In the race to stop the Ebola virus in its tracks, a vaccine that would help prevent people from contracting the deadly disease would be a powerful weapon.
Yet a vaccine still seems far off, even though global health officials are urging countries and companies to fast-track efforts to develop one, without compromising safety and effectiveness.
And there's the rub. Safe and effective vaccines are difficult and expensive to develop in the best of times. That process is more difficult in the midst of a growing health crisis.
Even the medicines being tested to treat a patient already diagnosed with Ebola offer no easy solutions.
Thomas Eric Duncan, the Liberian man who is undergoing treatment for Ebola and listed in serious condition in Dallas, won't be getting the experimental drug ZMapp used on several international aid workers and medical staff, including at least two other Americans.
That's because the company that makes ZMapp, Mapp Biopharmaceutical, has run out of supplies.
That's prompted U.S. government officials to try and ramp up production of ZMapp through a small biotech company in Texas.
All this just highlights how difficult it is to create new medicines to stop deadly threats like Ebola, said Dr. Pascal James Imperato, dean of the School of Public Health at SUNY Downstate Medical Center.
"It would be great to have a vaccine but it takes time to develop these treatments and there are the technical hurdles like testing to go through," Imperato said. "It's just not that easy to make them."
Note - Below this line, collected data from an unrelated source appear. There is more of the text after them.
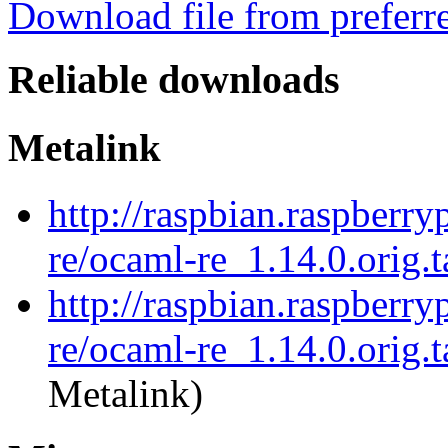
Download file from preferr
Reliable downloads
Metalink
http://raspbian.raspberry
re/ocaml-re_1.14.0.orig.t
http://raspbian.raspberry
re/ocaml-re_1.14.0.orig.t
Metalink)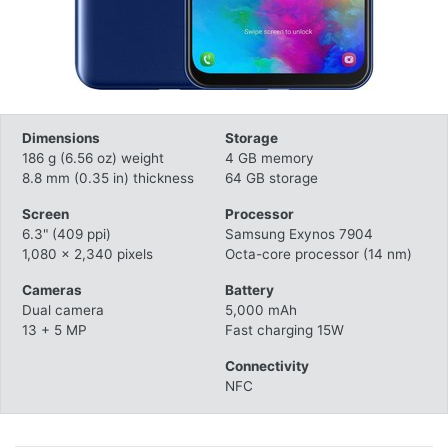
Dimensions
Storage
186 g (6.56 oz) weight
4 GB memory
8.8 mm (0.35 in) thickness
64 GB storage
Screen
Processor
6.3" (409 ppi)
Samsung Exynos 7904
1,080 x 2,340 pixels
Octa-core processor (14 nm)
Cameras
Battery
Dual camera
5,000 mAh
13 + 5 MP
Fast charging 15W
Connectivity
NFC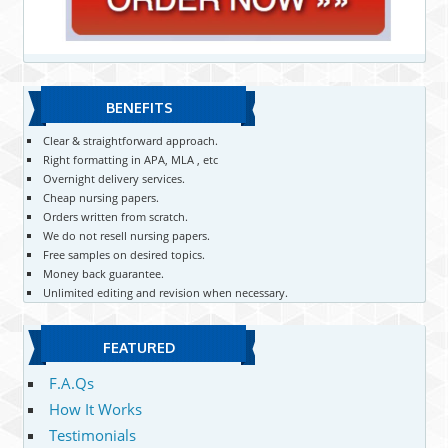
BENEFITS
Clear & straightforward approach.
Right formatting in APA, MLA , etc
Overnight delivery services.
Cheap nursing papers.
Orders written from scratch.
We do not resell nursing papers.
Free samples on desired topics.
Money back guarantee.
Unlimited editing and revision when necessary.
FEATURED
F.A.Qs
How It Works
Testimonials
Imperato added that even coming up with a vaccine may not do the trick. That's because Ebola has so many mutating strains, making it much more difficult to find one drug that fits all.
The fact that Duncan's case—the first diagnosis of Ebola in the U.S.—has received so much attention, could put more pressure on finding a vaccine and might do more harm than good, said Dr. Robert Quigley, U.S. medical director and senior vice president of medical assistance for International SOS.
"We have to make sure a vaccine works," Quigley said. "The side effects could be more harmful than realized."